A/B Test Calculator | Statistical Significance Checker

A/B Test Significance Calculator

Analyze results or plan your next experiment

An A/B test significance calculator determines whether the difference in conversion rates between two variants (a control and a test) is statistically real and not just due to random chance, typically using a two-proportion z-test at 95% confidence.

Test Data

Variant A (Control)

Variant B (Test)

Results

Conversion Rate A
Conversion Rate B
Absolute Difference
Relative Lift
Z-Score
P-Value
Confidence Level

Required Sample Size

Sample Size per Variation
Total Sample Size

About A/B Test Significance

This calculator uses a two-proportion z-test to determine if the difference between two conversion rates is statistically significant. A p-value below 0.05 (95% confidence) indicates that the observed difference is unlikely due to random chance. For reliable results, ensure each variant has at least 100 visitors and the test has run for a full business cycle.

Frequently Asked Questions

What does statistical significance mean in an A/B test?

Statistical significance means the observed difference in conversion rates between Variant A and Variant B is unlikely to have happened by random chance. At 95% confidence (p-value below 0.05), there is only a 5% probability the result is a fluke.

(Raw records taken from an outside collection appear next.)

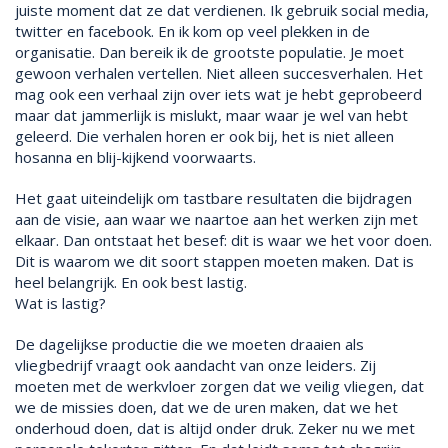
juiste moment dat ze dat verdienen. Ik gebruik social media,
twitter en facebook. En ik kom op veel plekken in de
organisatie. Dan bereik ik de grootste populatie. Je moet
gewoon verhalen vertellen. Niet alleen succesverhalen. Het
mag ook een verhaal zijn over iets wat je hebt geprobeerd
maar dat jammerlijk is mislukt, maar waar je wel van hebt
geleerd. Die verhalen horen er ook bij, het is niet alleen
hosanna en blij-kijkend voorwaarts.
Het gaat uiteindelijk om tastbare resultaten die bijdragen
aan de visie, aan waar we naartoe aan het werken zijn met
elkaar. Dan ontstaat het besef: dit is waar we het voor doen.
Dit is waarom we dit soort stappen moeten maken. Dat is
heel belangrijk. En ook best lastig.
Wat is lastig?
De dagelijkse productie die we moeten draaien als
vliegbedrijf vraagt ook aandacht van onze leiders. Zij
moeten met de werkvloer zorgen dat we veilig vliegen, dat
we de missies doen, dat we de uren maken, dat we het
onderhoud doen, dat is altijd onder druk. Zeker nu we met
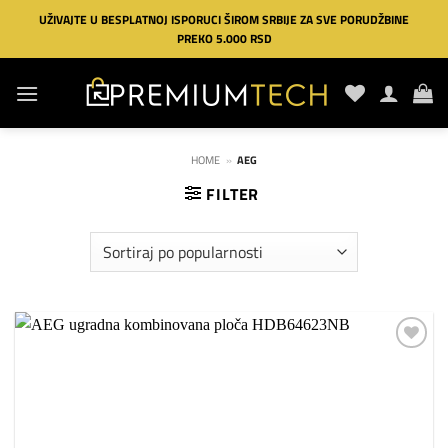
Preskoči
UŽIVAJTE U BESPLATNOJ ISPORUCI ŠIROM SRBIJE ZA SVE PORUDŽBINE
na
PREKO 5.000 RSD
sadržaj
HOME
»
AEG
FILTER
Dodaj
na
listu
želja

It does not guarantee the lift will hold in production — it just provides enough statistical evidence to act on the result with reasonable confidence.

How many conversions do I need for A/B test significance?

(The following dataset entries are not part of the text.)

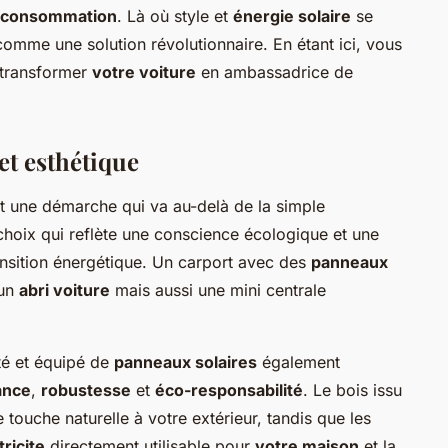
oconsommation
. Là où style et
énergie solaire
se
mme une solution révolutionnaire. En étant ici, vous
 transformer
votre voiture
en ambassadrice de
et esthétique
t une démarche qui va au-delà de la simple
 choix qui reflète une conscience écologique et une
ransition énergétique. Un carport avec des
panneaux
 un
abri voiture
mais aussi une mini centrale
té et équipé de
panneaux solaires
également
ance
,
robustesse
et
éco-responsabilité
. Le bois issu
touche naturelle à votre extérieur, tandis que les
tricite
directement utilisable pour
votre maison
et la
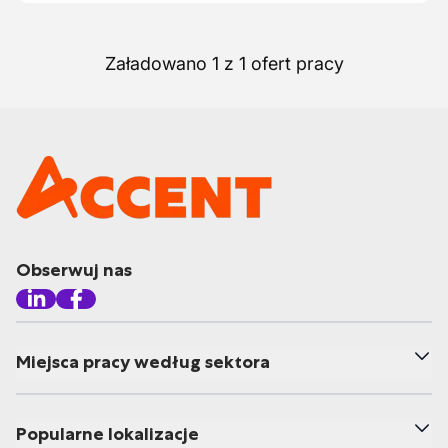
Załadowano 1 z 1 ofert pracy
Obserwuj nas
Miejsca pracy według sektora
Popularne lokalizacje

There is no universal number — it depends on your baseline conversion rate and the size of the lift you want to detect. As a general rule, each variant needs at least 100 conversions, and ideally several hundred, to produce reliable results. Use the sample size planner: enter your baseline rate and minimum detectable effect to get the exact visitor count needed per variant before starting your test.

What is p-value in an A/B test?

The p-value is the probability that the observed difference (or a larger one) would occur if there were actually no real difference between variants. A p-value of 0.03 means there is only a 3% chance the result is due to random variation. Most marketers use a threshold of p < 0.05 (95% confidence) before calling a winner, though high-stakes decisions may warrant p < 0.01 (99% confidence).

Is statistical significance the same as sample size?

No — this is a critical misconception. Statistical significance is an outcome (the p-value) that depends on your actual data. Sample size is a planning input that controls how sensitive your test is to detecting a given lift. Running a test to significance without pre-planning sample size can lead to peeking bias: stopping the test early when results happen to look significant by chance, inflating false positive rates.

How long should I run an A/B test?

Run your test for at least one full business cycle — typically one to two weeks — to capture day-of-week variation in user behavior, regardless of whether significance is reached earlier. Calculate the required sample size upfront and do not stop the test early just because the significance badge appears. Stopping early is one of the most common A/B testing mistakes and routinely produces false winners.